Я и теперь, как в двадцать лет, жажду абсолюта; сладкий спазм удовольствия, острая и едкая радость творческого процесса или просто созерцание красоты теперь уже не кажутся мне наградой, подступом к абсолютной и удовлетворяющей реальности. Есть только одна красота, которая пока еще может дать мне этот подступ, она есть цель, а не средство и является такой потому, что в сознании ее творца человеческая сущность и его художническая суть тождественны. Напротив, сторона эстетическая представляется мне только эстетической, и ничем больше. Яснее объяснить я не могу.
(—154) (#AutBody_0fb_154)
113
Пешком от улицы Гласьер до улицы Соммерар:
– До каких пор мы будем продолжать датировать «после Р. X.»?
– Литературные документы через двести лет – окаменевшие экскременты.
– Клагес был прав.
– Морелли и его урок. Порою отвратительный, страшный, жалкий. Столько слов для того, чтобы отмыться от других слов, сколько грязи ради того, чтобы забить ароматы «Пиве», «Карон», «Карвен» – всего этого, что наслоилось «после Р.Х.». Быть может, сквозь все это надо пройти, чтобы обрести утраченное право и заново научиться пользоваться словами в их изначальном смысле.

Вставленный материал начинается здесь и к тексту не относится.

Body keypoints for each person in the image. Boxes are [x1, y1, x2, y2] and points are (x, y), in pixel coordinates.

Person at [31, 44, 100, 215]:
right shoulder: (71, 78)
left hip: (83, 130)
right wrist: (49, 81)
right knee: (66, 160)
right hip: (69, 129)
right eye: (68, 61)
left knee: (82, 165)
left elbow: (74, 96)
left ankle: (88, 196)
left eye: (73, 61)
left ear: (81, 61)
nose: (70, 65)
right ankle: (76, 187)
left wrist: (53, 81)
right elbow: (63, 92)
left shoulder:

– В их изначальном смысле (?). Боюсь, это пустая фраза.
– Гробик маленький, как коробка из-под сигарет, Харон только дунул – и он уже переплыл лужу, колыхаясь, как в люльке. Лодка – только для взрослых. Дамы и дети – бесплатно, легонький толчок – и уже на другом берегу. Смерть по-мексикански, сахарная голова: «Totenkinder Lieder»… [[317 - Песни умерших детей (нем.). – Цикл песен Г. Малера.]]
– И Морелли увидит Харона. Два мифа, лицом к лицу. Какое непредугаданное путешествие по черным водам!
– Клеточки классиков на тротуаре: красная клеточка, зеленая клеточка. НЕБО. Тротуар там, в Бурсако, и камешек, любовно выбранный, надо точно подбить носком ботинка, тихонько, тихонько, хотя Небо совсем близко, вся жизнь еще впереди.
– Шахматная доска без конца и края, легко представить. Но холод входит через оторванную подметку, в гостиничном окне лицо, похожее на клоуна, строит за стеклом рожи. Тень голубая коснулась собачьей какашки: Париж.
– Пола – полюс Парижа. Пола? Пойти к ней, faire l’amour. Carezza [[318 - Заняться любовью (фр.). Ласки (нот.).]]. Точно ленивые личинки. Но слово «личинка» еще означает и «маска», Морелли где-то писал об этом.